Ecks, sounds like you're on top of things. I still have two tricks up my sleeve for VB: 1) Tenacity (mesotrione) + NIS; 2) Atrazine at max rate + MSO.

Greendoc, I'm curious what you think of the above battle plan. Would not spray at temps above 85.


----------



## Greendoc (Mar 24, 2018)

How does your SA take the Tenacity? Last time I applied 4 oz Tenacity to SA, it turned white for a month but did not die. Because you can, a real torch of an application would be Tenacity at 4 oz per acre equivalent + a half dose of Atrazine applied with Methylated Seed Oil. Of course, test this out where your neighbors and wife will not see it. You see, when Atrazine or Simazine is combined with Tenacity, the effect of the Tenacity is amplified. Kills stuff dead, but I would evaluate how well the SA tolerates it before going end to end with it. I know that combination destroys Crabgrass, Goosegrass, and Poa.


----------



## pintail45 (Apr 26, 2018)

- - -

[Questions]
[1] Name every weed that the herbicide forum thread says the Tenacity and Atrazine or Simazine combination destroys.
[2] Write the next part of the herbicide forum thread, picking up right after its final line.

[Supplied material]
- - -

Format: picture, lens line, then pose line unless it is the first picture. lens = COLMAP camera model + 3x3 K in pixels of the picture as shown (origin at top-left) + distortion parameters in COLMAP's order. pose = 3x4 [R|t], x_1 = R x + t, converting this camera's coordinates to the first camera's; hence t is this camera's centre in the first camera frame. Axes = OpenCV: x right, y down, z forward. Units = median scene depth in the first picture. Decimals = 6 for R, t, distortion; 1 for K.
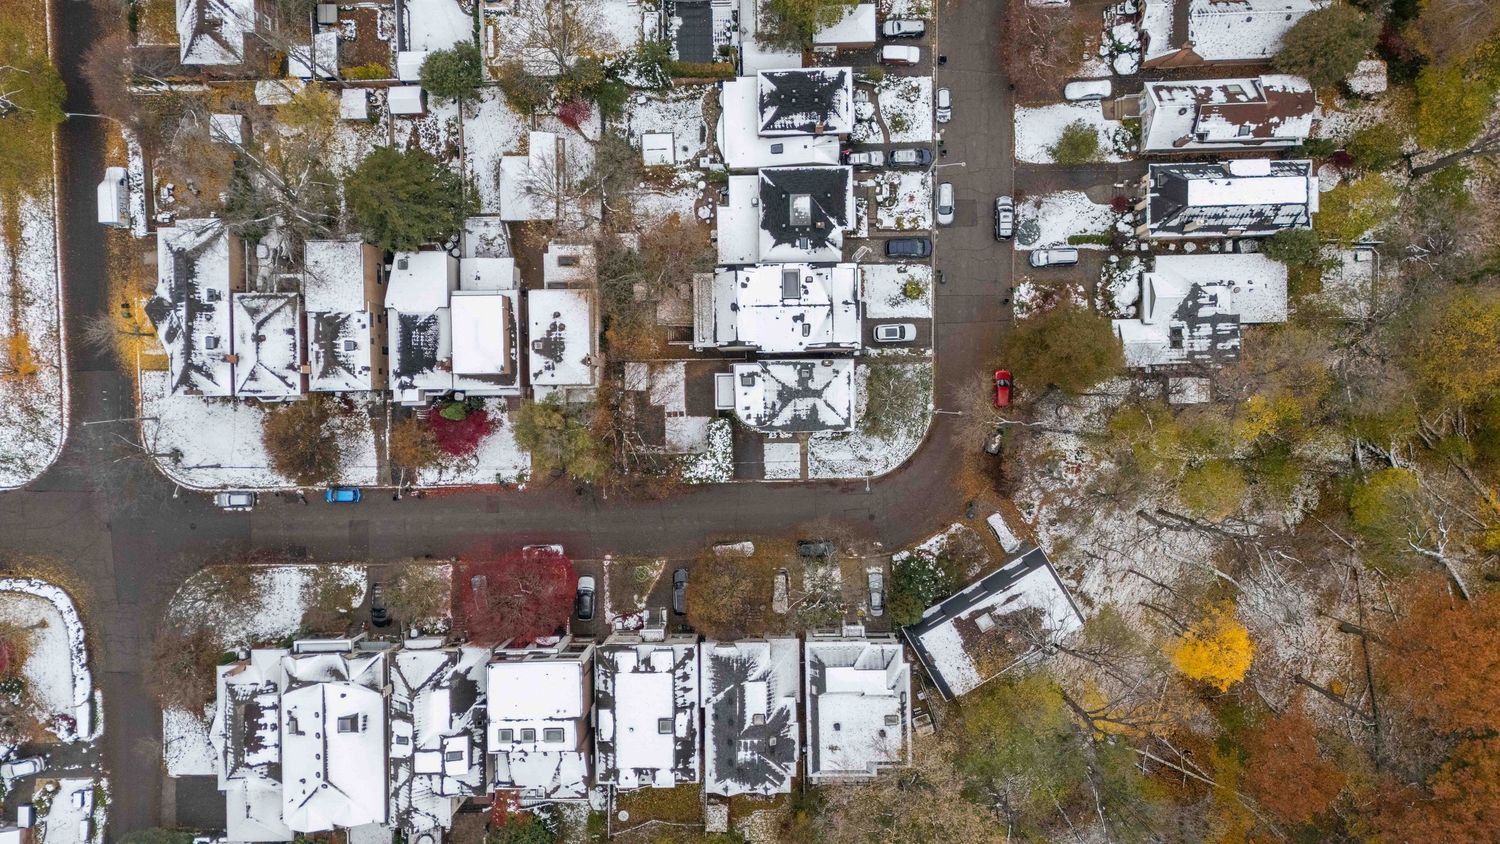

- - -

[Per-task answers]
[1] Crabgrass, Goosegrass, and Poa.

[2]
My SA has never seen mesotrione so I really don't know. Will have to try it on a test plot after I finish my bermuda control trials. That's a story for another thread but I'm currently experimenting with ethofumesate + half rate atrazine + MSO.


----------



## Ecks from Tex (Apr 26, 2018)

pintail45 said:


> Ecks, sounds like you're on top of things. I still have two tricks up my sleeve for VB: 1) Tenacity (mesotrione) + NIS; 2) Atrazine at max rate + MSO.
> 
> Greendoc, I'm curious what you think of the above battle plan. Would not spray at temps above 85.


Thanks, I'm going to look into those. I'm just worried it's going to hit my SA hard. Honestly if you're careful, keep a water hose nearby, I've seen some positive results from just burning the weed and letting the SA grow back in its place.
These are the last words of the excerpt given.